Edit .env with your configuration:

# Required
DATABASE_URL=postgresql://promptguard:your-password@postgres:5432/promptguard
REDIS_URL=redis://redis:6379/0
JWT_SECRET=your-random-secret-minimum-32-chars

# ML Detection (requires HuggingFace API key for full ensemble)
HUGGINGFACE_API_KEY=hf_your_key_here
ENABLE_ML_DETECTION=true

# Optional: LLM Provider Keys (for proxying)
OPENAI_API_KEY=sk-your-key
ANTHROPIC_API_KEY=sk-ant-your-key

# Optional: Email Alerts
SMTP_HOST=smtp.example.com
SMTP_FROM_EMAIL=alerts@yourdomain.com

# Optional: Stripe (for billing, if needed)
STRIPE_API_KEY=sk_live_your-key

Step 2: Start the Stack

docker-compose up -d

That's it. Five containers start. PostgreSQL initializes the schema. Redis starts accepting connections. The API server runs health checks and begins accepting traffic.

Step 3: Verify

# Check health
curl http://localhost:8080/health

# Send a test request
curl http://localhost:8080/api/v1/proxy/chat/completions \
  -H "Authorization: Bearer $OPENAI_API_KEY" \
  -H "X-API-Key: your-promptguard-api-key" \
  -H "Content-Type: application/json" \
  -d '{"model": "gpt-4o", "messages": [{"role": "user", "content": "Hello"}]}'

Step 4: Point Your Application

Change your application's LLM base URL to point to your self-hosted instance:

client = OpenAI(
    base_url="http://promptguard.internal:8080/api/v1/proxy",
    default_headers={"X-API-Key": "your-promptguard-api-key"}
)

Updating

Updates are a one-command operation:

cd deploy
docker-compose pull
docker-compose up -d

The containers pull the latest images, the database migrations run automatically, and traffic resumes. No downtime for most updates.

Scaling

For high-traffic deployments:

Horizontal scaling: Run multiple API containers behind a load balancer. Redis provides shared state for caching, rate limiting, and bot detection. PostgreSQL handles persistent storage with connection pooling.

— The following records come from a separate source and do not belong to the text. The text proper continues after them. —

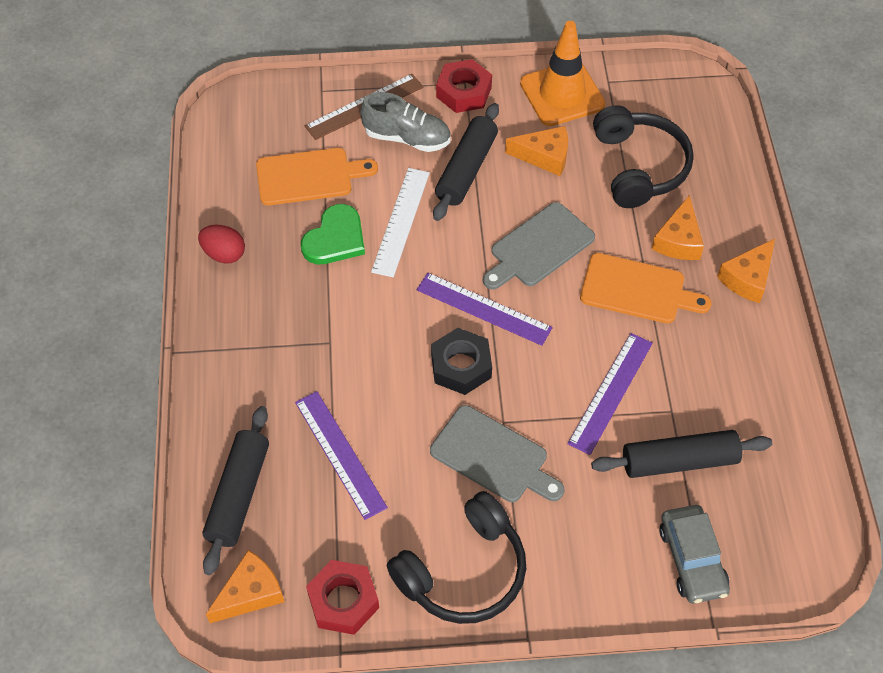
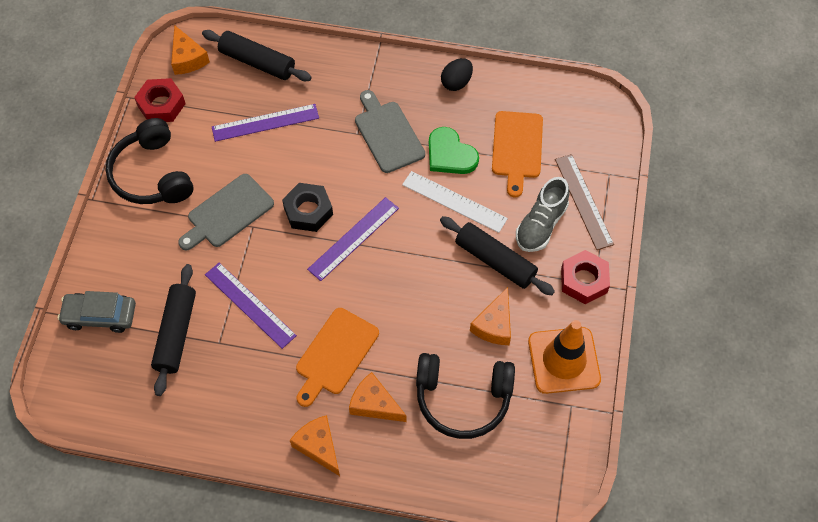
camera: 105 degrees right, 5 degrees up
red egg [198,225,245,264] -> black egg [441,58,473,91]
grey cutting board [483,202,595,290] -> grey cutting board moved to [355,90,425,173]

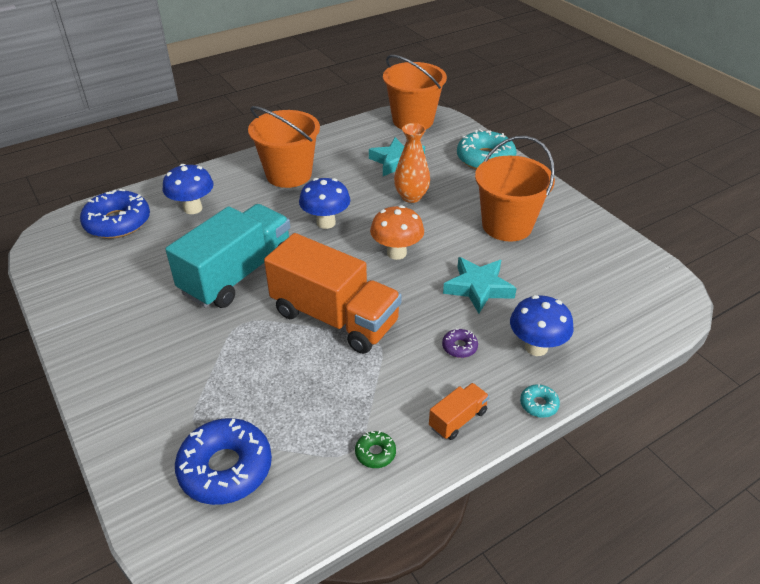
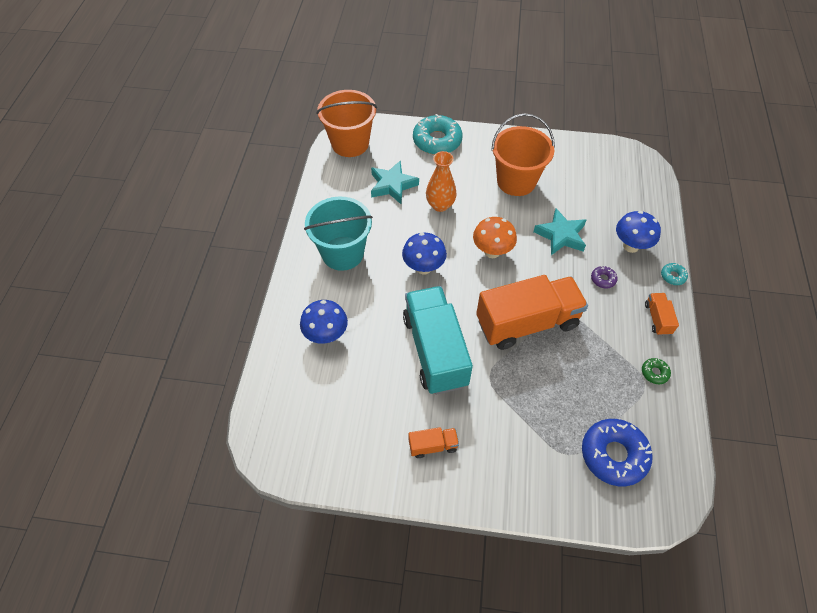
camera: 50 degrees left, 15 degrees up
blue donut [80,189,150,239] -> none
orange bucket [248,106,320,188] -> turquoise bucket [304,196,373,271]
none -> orange truck [409,427,459,458]

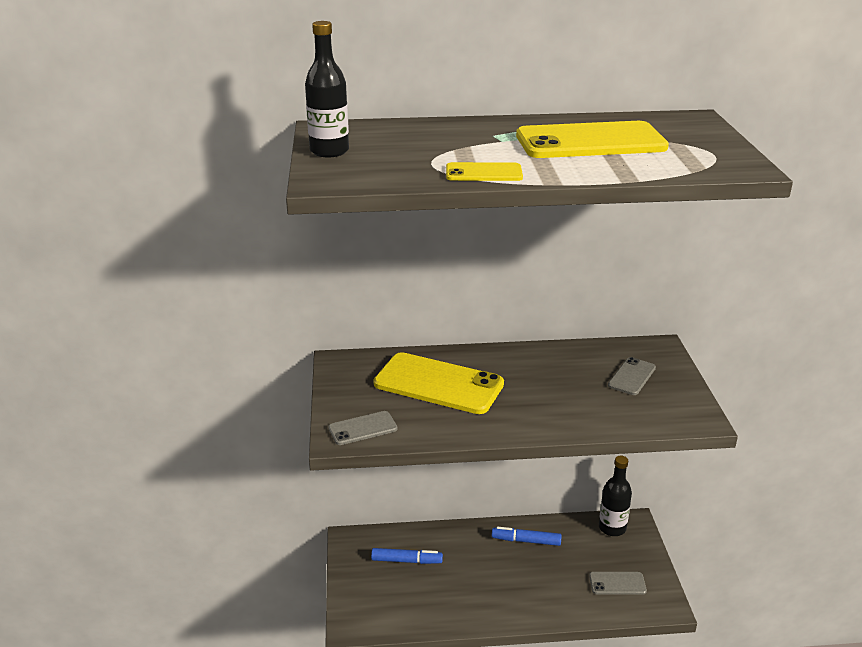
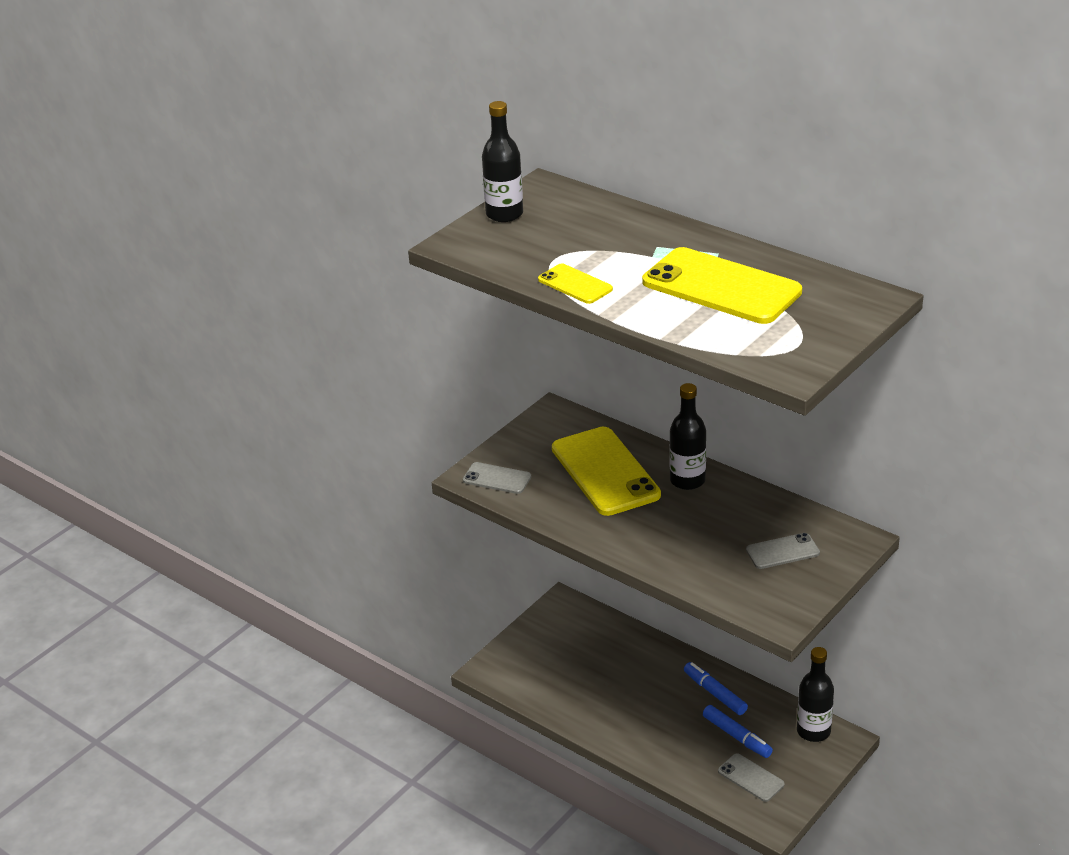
camera: 45 degrees right, 5 degrees up
blue marker [371,548,443,564] -> blue marker moved to [703,705,773,758]
none -> black bottle [669,383,706,490]

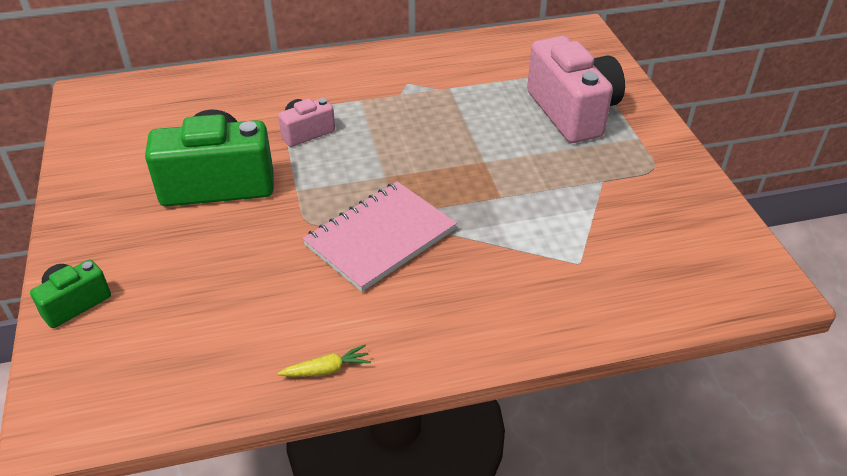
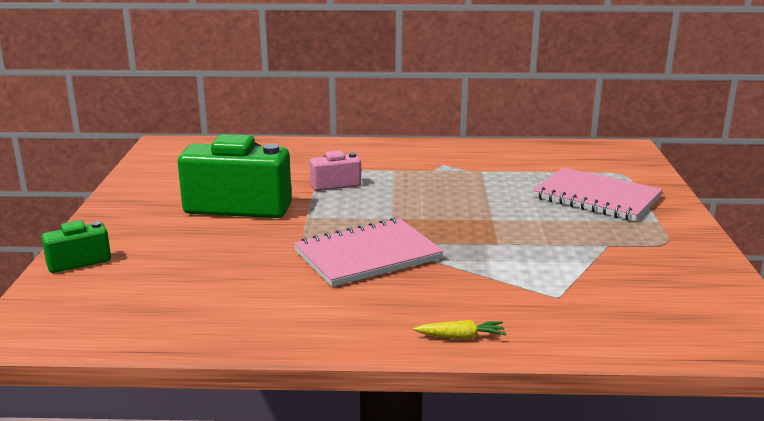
camera: 15 degrees right, 20 degrees down
yellow carrot [278,345,371,377] -> yellow carrot moved to [413,320,506,339]
pink camera [527,36,625,143] -> pink notebook [533,168,663,221]

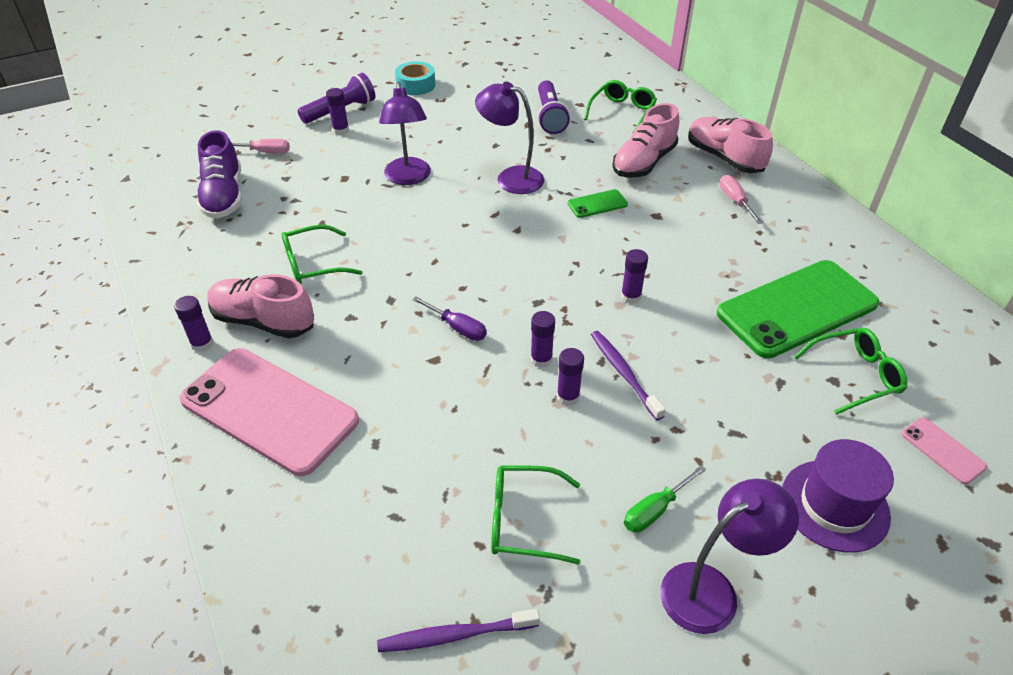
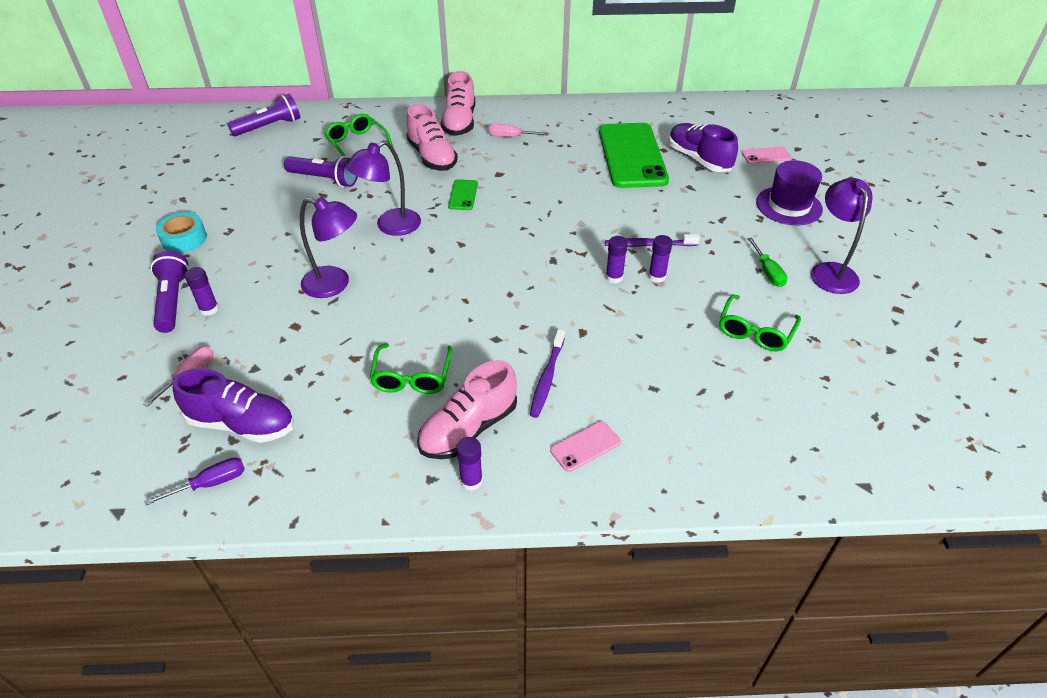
camera: 65 degrees left, 0 degrees up
pink phone [179,348,359,476] -> pink phone [550,421,621,472], size x0.42
purple toothbrush [377,609,540,652] -> purple toothbrush moved to [530,329,565,418]
purple screwdriver [412,296,487,341] -> purple screwdriver moved to [144,457,245,505]
purple glue stick [621,249,648,304] -> none
pink shoe [688,117,773,173] -> pink shoe turned 75 degrees counterclockwise [441,71,475,136]
green glasses [794,328,907,415] -> purple shoe [669,123,738,172]
none -> purple flashlight [227,94,300,136]

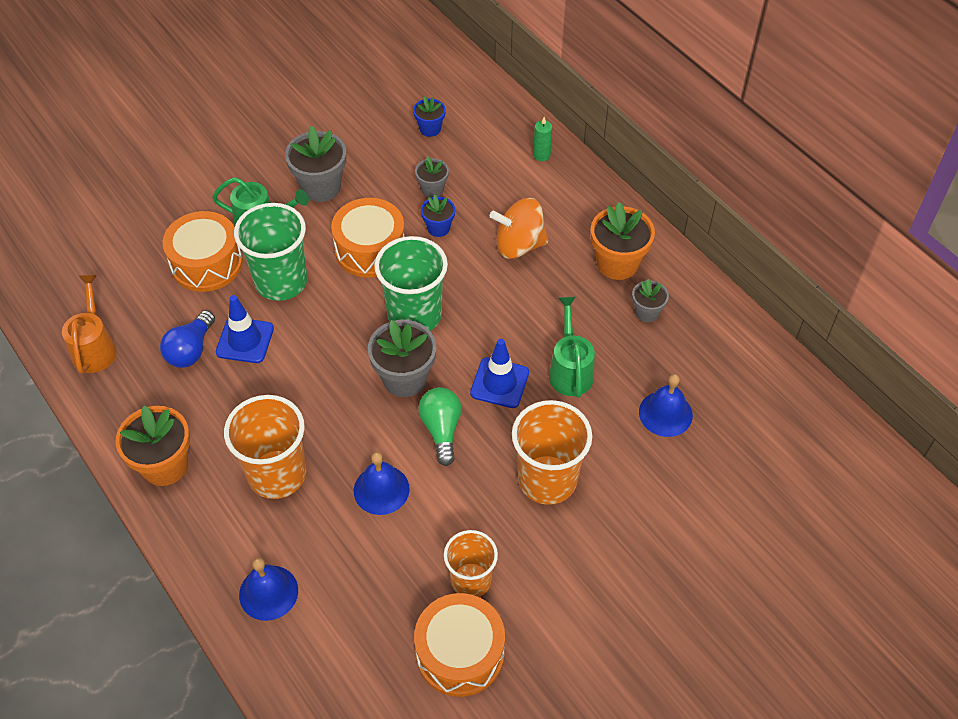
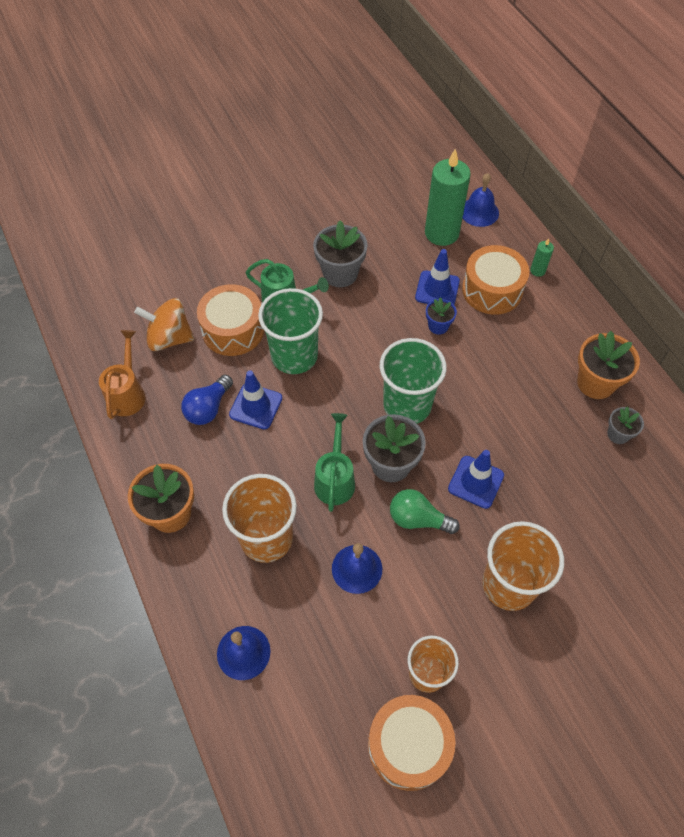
camera: 10 degrees right, 5 degrees up
orange drum [331,198,405,278] -> orange drum moved to [462,245,529,315]
blue flower pot [413,96,446,137] -> green candle [425,148,471,246]
grey flower pot [415,156,449,198] -> blue traffic cone [415,249,460,305]
green light bulb [418,387,462,466] -> green light bulb turned 75 degrees counterclockwise [390,489,460,534]
orange spinning top [490,198,548,259] -> orange spinning top moved to [134,298,194,351]
green watering can [549,297,595,398] -> green watering can moved to [314,413,355,512]
blue bell [639,374,693,437] -> blue bell moved to [463,173,499,227]

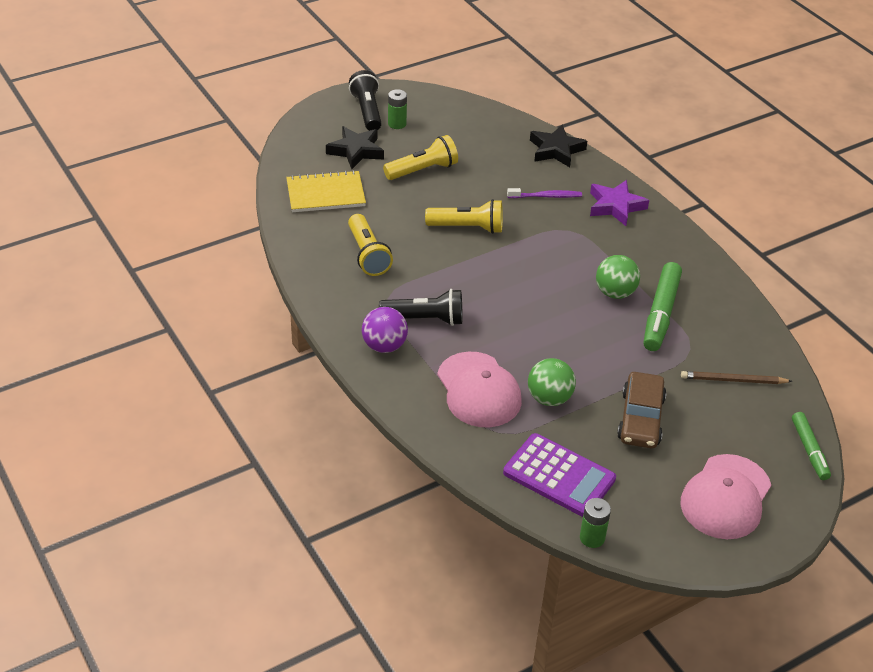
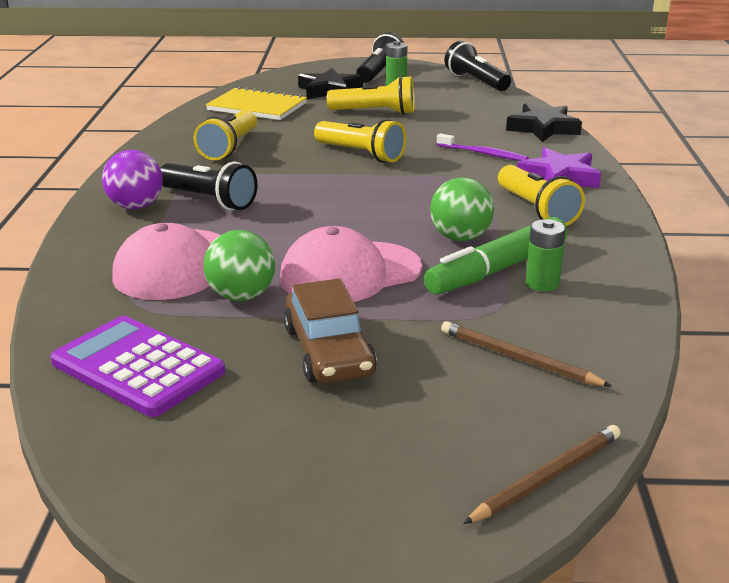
camera: 35 degrees right, 15 degrees down
purple calculator [503,433,616,517] -> purple calculator turned 150 degrees clockwise [51,316,225,417]
green battery [580,498,611,548] -> green battery moved to [526,219,566,292]
brown car [617,372,666,448] -> brown car turned 60 degrees counterclockwise [284,278,377,384]
pink cap [681,454,771,539] -> pink cap moved to [280,226,422,302]
green marker [792,412,831,480] -> brown pencil [463,425,621,524]
none -> black flashlight [445,41,511,91]
none -> yellow flashlight [498,165,585,226]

GPU inference (optional): For teams that want to run the ML ensemble locally instead of using the HuggingFace API, you can deploy a HuggingFace-compatible inference server (like TGI or vLLM) and point the ML provider configuration at your local endpoint. This eliminates the ~100-140ms of API latency for ML inference.

Read replicas: For analytics-heavy workloads, add PostgreSQL read replicas to handle dashboard queries without impacting the API's write path.

The BYOC Future

We believe the future of security infrastructure is Bring Your Own Cloud (BYOC).

SaaS is great for non-critical tools—project management, documentation, design. But for infrastructure that sits in the critical path of your user data, you should own the deployment.

When you self-host PromptGuard:

  • Your data never leaves your network
  • Your latency is determined by your hardware, not someone else's cloud
  • Your compliance posture is under your control
  • Your security tool can't go down because a vendor has an outage
  • Your costs scale with your infrastructure, not with per-request pricing

The code is open source. The deployment is containerized. The migration from hosted to self-hosted (or vice versa) is a URL change.

Own your security. Own your data. Own the metal.